The Anatomical Record
Volume 295, Issue 4, pages 590–596, April 2012
How to Cite
Nakagaki, W. R. and Camilli, J. A. (2012), Spontaneous Healing Capacity of Calvarial Bone Defects in mdx Mice. Anat Rec, 295: 590–596. doi: 10.1002/ar.22412
- Issue online: 12 MAR 2012
- Version of Record online: 23 JAN 2012
- Manuscript Accepted: 20 DEC 2011
- Manuscript Received: 15 SEP 2011
- FAPESP. Grant Numbers: 2007/07638-0, 2008/57041-2
- CAPES/PROEX, Brazil.
- mdx mice;
- bone healing;
- calvarial defect
The mdx mouse is an experimental model widely used for the study of Duchenne muscular dystrophy, which is characterized by the lack of dystrophin and cycles of muscle degeneration/regeneration.

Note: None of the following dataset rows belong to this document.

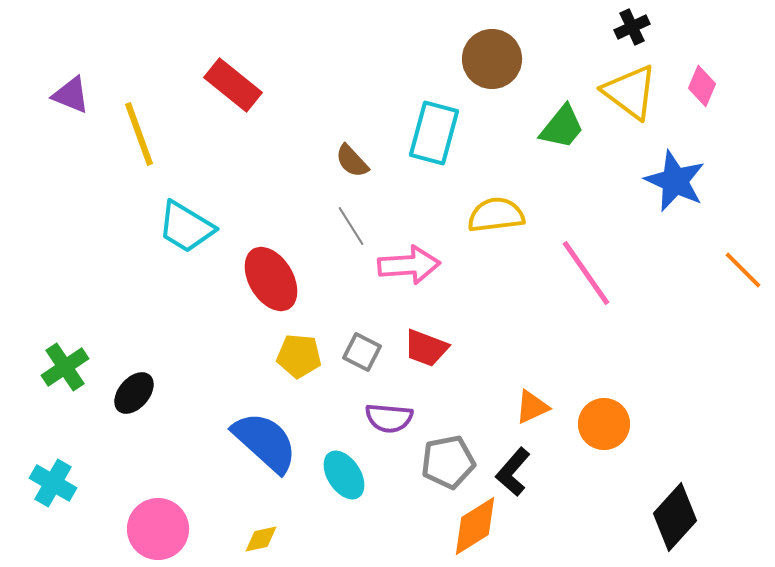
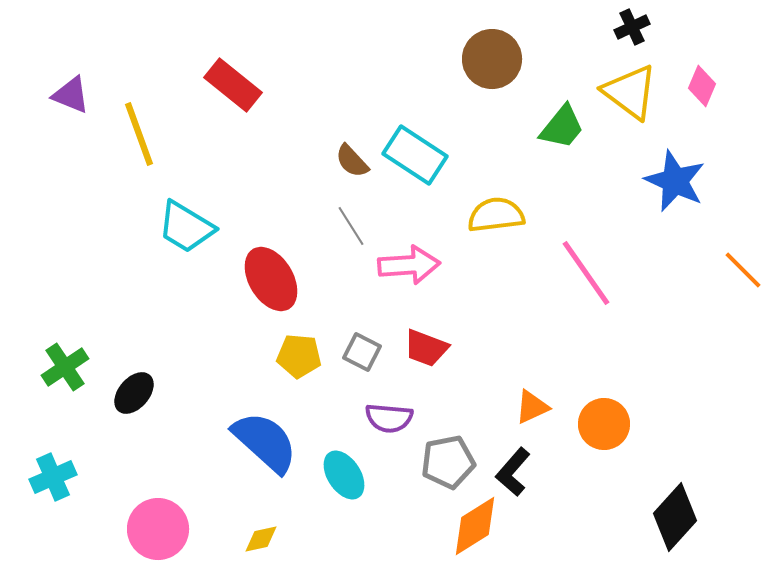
cyan rectangle: moved 19 px left, 22 px down; rotated 72 degrees counterclockwise
cyan cross: moved 6 px up; rotated 36 degrees clockwise
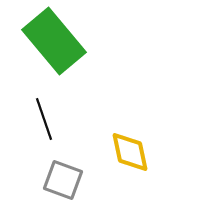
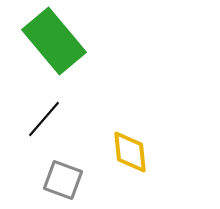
black line: rotated 60 degrees clockwise
yellow diamond: rotated 6 degrees clockwise
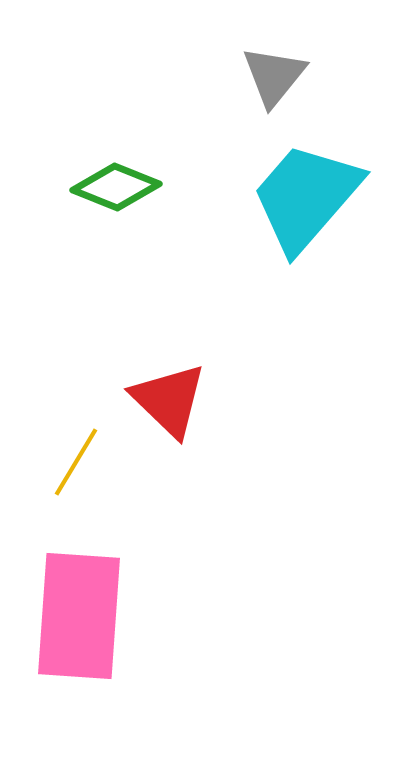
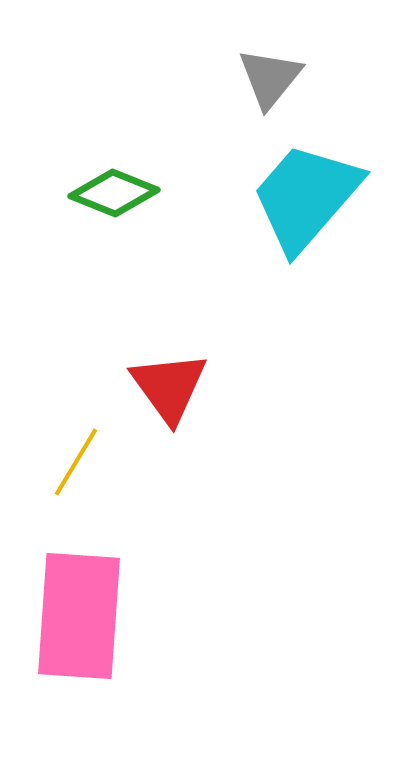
gray triangle: moved 4 px left, 2 px down
green diamond: moved 2 px left, 6 px down
red triangle: moved 13 px up; rotated 10 degrees clockwise
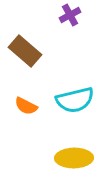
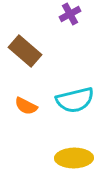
purple cross: moved 1 px up
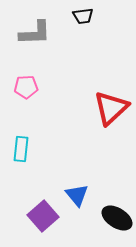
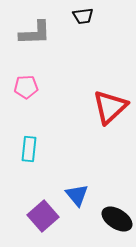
red triangle: moved 1 px left, 1 px up
cyan rectangle: moved 8 px right
black ellipse: moved 1 px down
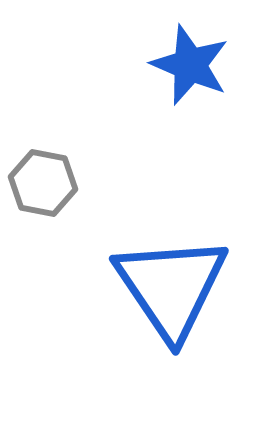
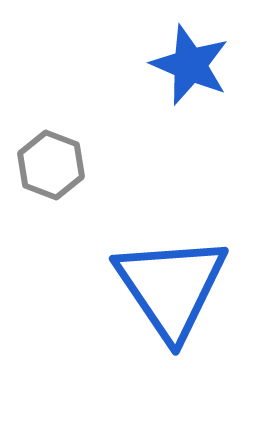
gray hexagon: moved 8 px right, 18 px up; rotated 10 degrees clockwise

Studies demonstrated elevated levels of growth factors and accelerated skin wound repair in these animals. We therefore raised the hypothesis that the bone repair process might also be altered in these animals. Thus, the objective of this study was to evaluate the spontaneous healing of calvarial defects in mdx mice by histomorphometric analysis. Animals (45 days old) were divided into mdx and control groups. A defect measuring 2 mm in diameter was produced surgically in the right parietal bone of each animal. The animals were sacrificed 15, 30, and 60 days after surgery, and the skulls were processed by routine histological procedures. No difference in the volume of new bone inside the defect was observed between the two groups at any of the three postoperative time points. There was also no difference between the different periods of healing when each group was analyzed separately. The lower quality of femoral and calvarial bone in mdx mice reported in previous studies and the similar bone regeneration rates seen in two groups suggest that the healing capacity of calvarial defects was more expressive in mdx mice than in control animals. An increase in the amount of osteogenic factors released by damaged myofibers may have favored osteogenesis during bone defect healing in mdx mice. Anat Rec, 2012. © 2012 Wiley Periodicals, Inc.